## RECORDS FOR THE TASK
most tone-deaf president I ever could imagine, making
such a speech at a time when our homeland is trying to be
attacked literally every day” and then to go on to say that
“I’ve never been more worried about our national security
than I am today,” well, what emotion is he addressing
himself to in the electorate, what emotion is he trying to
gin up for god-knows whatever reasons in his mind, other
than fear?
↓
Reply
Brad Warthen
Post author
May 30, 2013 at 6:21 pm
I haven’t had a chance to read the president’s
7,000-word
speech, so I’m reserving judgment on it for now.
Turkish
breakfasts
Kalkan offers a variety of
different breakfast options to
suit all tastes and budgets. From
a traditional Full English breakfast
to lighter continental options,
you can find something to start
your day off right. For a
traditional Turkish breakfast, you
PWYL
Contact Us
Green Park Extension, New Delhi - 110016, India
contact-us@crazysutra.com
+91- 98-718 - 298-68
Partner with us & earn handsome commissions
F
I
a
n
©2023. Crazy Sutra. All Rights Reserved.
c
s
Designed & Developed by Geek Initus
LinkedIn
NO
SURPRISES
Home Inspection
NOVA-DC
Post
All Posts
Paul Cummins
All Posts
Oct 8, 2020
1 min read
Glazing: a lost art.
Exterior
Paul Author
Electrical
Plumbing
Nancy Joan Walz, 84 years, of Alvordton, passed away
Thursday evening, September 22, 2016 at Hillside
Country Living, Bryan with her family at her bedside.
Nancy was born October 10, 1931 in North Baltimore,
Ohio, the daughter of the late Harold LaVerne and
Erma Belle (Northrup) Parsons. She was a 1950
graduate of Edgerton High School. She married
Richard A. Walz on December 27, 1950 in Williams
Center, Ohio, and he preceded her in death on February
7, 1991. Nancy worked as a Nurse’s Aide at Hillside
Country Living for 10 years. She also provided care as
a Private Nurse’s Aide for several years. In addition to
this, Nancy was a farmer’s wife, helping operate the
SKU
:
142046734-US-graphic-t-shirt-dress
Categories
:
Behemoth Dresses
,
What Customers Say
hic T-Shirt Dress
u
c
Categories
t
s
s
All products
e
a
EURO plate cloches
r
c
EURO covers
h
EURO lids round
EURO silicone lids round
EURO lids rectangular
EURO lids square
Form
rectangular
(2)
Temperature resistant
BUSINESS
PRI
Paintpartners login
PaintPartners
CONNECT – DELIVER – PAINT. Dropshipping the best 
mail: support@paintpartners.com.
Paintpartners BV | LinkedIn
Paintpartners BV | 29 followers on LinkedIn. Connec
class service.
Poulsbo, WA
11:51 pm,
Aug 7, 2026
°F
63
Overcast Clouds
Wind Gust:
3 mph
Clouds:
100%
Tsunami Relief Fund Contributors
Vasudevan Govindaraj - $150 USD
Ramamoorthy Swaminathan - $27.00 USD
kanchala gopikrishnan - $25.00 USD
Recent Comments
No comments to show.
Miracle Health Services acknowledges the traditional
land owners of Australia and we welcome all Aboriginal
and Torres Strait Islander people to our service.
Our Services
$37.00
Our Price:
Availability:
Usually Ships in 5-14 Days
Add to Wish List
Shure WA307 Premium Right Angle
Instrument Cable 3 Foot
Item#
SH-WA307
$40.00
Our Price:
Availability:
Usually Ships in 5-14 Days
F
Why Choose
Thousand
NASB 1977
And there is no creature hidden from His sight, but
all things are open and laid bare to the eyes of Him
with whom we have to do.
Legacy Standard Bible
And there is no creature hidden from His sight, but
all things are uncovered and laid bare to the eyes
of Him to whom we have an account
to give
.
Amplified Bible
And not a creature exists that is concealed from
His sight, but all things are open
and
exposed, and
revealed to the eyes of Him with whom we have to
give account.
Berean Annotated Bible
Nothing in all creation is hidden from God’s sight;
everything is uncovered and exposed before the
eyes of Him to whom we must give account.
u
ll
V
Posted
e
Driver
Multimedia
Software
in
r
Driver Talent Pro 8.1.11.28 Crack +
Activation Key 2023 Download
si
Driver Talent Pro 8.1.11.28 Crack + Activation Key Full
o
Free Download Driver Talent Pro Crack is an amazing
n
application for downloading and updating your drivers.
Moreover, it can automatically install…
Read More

## WHAT YOU HAVE TO DO
Update the lines above, replacing "Nancy" with "Nan" wherever it occurs and leaving everything else as it is.

## EXPECTED ANSWER
most tone-deaf president I ever could imagine, making
such a speech at a time when our homeland is trying to be
attacked literally every day” and then to go on to say that
“I’ve never been more worried about our national security
than I am today,” well, what emotion is he addressing
himself to in the electorate, what emotion is he trying to
gin up for god-knows whatever reasons in his mind, other
than fear?
↓
Reply
Brad Warthen
Post author
May 30, 2013 at 6:21 pm
I haven’t had a chance to read the president’s
7,000-word
speech, so I’m reserving judgment on it for now.
Turkish
breakfasts
Kalkan offers a variety of
different breakfast options to
suit all tastes and budgets. From
a traditional Full English breakfast
to lighter continental options,
you can find something to start
your day off right. For a
traditional Turkish breakfast, you
PWYL
Contact Us
Green Park Extension, New Delhi - 110016, India
contact-us@crazysutra.com
+91- 98-718 - 298-68
Partner with us & earn handsome commissions
F
I
a
n
©2023. Crazy Sutra. All Rights Reserved.
c
s
Designed & Developed by Geek Initus
LinkedIn
NO
SURPRISES
Home Inspection
NOVA-DC
Post
All Posts
Paul Cummins
All Posts
Oct 8, 2020
1 min read
Glazing: a lost art.
Exterior
Paul Author
Electrical
Plumbing
Nan Joan Walz, 84 years, of Alvordton, passed away
Thursday evening, September 22, 2016 at Hillside
Country Living, Bryan with her family at her bedside.
Nan was born October 10, 1931 in North Baltimore,
Ohio, the daughter of the late Harold LaVerne and
Erma Belle (Northrup) Parsons. She was a 1950
graduate of Edgerton High School. She married
Richard A. Walz on December 27, 1950 in Williams
Center, Ohio, and he preceded her in death on February
7, 1991. Nan worked as a Nurse’s Aide at Hillside
Country Living for 10 years. She also provided care as
a Private Nurse’s Aide for several years. In addition to
this, Nan was a farmer’s wife, helping operate the
SKU
:
142046734-US-graphic-t-shirt-dress
Categories
:
Behemoth Dresses
,
What Customers Say
hic T-Shirt Dress
u
c
Categories
t
s
s
All products
e
a
EURO plate cloches
r
c
EURO covers
h
EURO lids round
EURO silicone lids round
EURO lids rectangular
EURO lids square
Form
rectangular
(2)
Temperature resistant
BUSINESS
PRI
Paintpartners login
PaintPartners
CONNECT – DELIVER – PAINT. Dropshipping the best 
mail: support@paintpartners.com.
Paintpartners BV | LinkedIn
Paintpartners BV | 29 followers on LinkedIn. Connec
class service.
Poulsbo, WA
11:51 pm,
Aug 7, 2026
°F
63
Overcast Clouds
Wind Gust:
3 mph
Clouds:
100%
Tsunami Relief Fund Contributors
Vasudevan Govindaraj - $150 USD
Ramamoorthy Swaminathan - $27.00 USD
kanchala gopikrishnan - $25.00 USD
Recent Comments
No comments to show.
Miracle Health Services acknowledges the traditional
land owners of Australia and we welcome all Aboriginal
and Torres Strait Islander people to our service.
Our Services
$37.00
Our Price:
Availability:
Usually Ships in 5-14 Days
Add to Wish List
Shure WA307 Premium Right Angle
Instrument Cable 3 Foot
Item#
SH-WA307
$40.00
Our Price:
Availability:
Usually Ships in 5-14 Days
F
Why Choose
Thousand
NASB 1977
And there is no creature hidden from His sight, but
all things are open and laid bare to the eyes of Him
with whom we have to do.
Legacy Standard Bible
And there is no creature hidden from His sight, but
all things are uncovered and laid bare to the eyes
of Him to whom we have an account
to give
.
Amplified Bible
And not a creature exists that is concealed from
His sight, but all things are open
and
exposed, and
revealed to the eyes of Him with whom we have to
give account.
Berean Annotated Bible
Nothing in all creation is hidden from God’s sight;
everything is uncovered and exposed before the
eyes of Him to whom we must give account.
u
ll
V
Posted
e
Driver
Multimedia
Software
in
r
Driver Talent Pro 8.1.11.28 Crack +
Activation Key 2023 Download
si
Driver Talent Pro 8.1.11.28 Crack + Activation Key Full
o
Free Download Driver Talent Pro Crack is an amazing
n
application for downloading and updating your drivers.
Moreover, it can automatically install…
Read More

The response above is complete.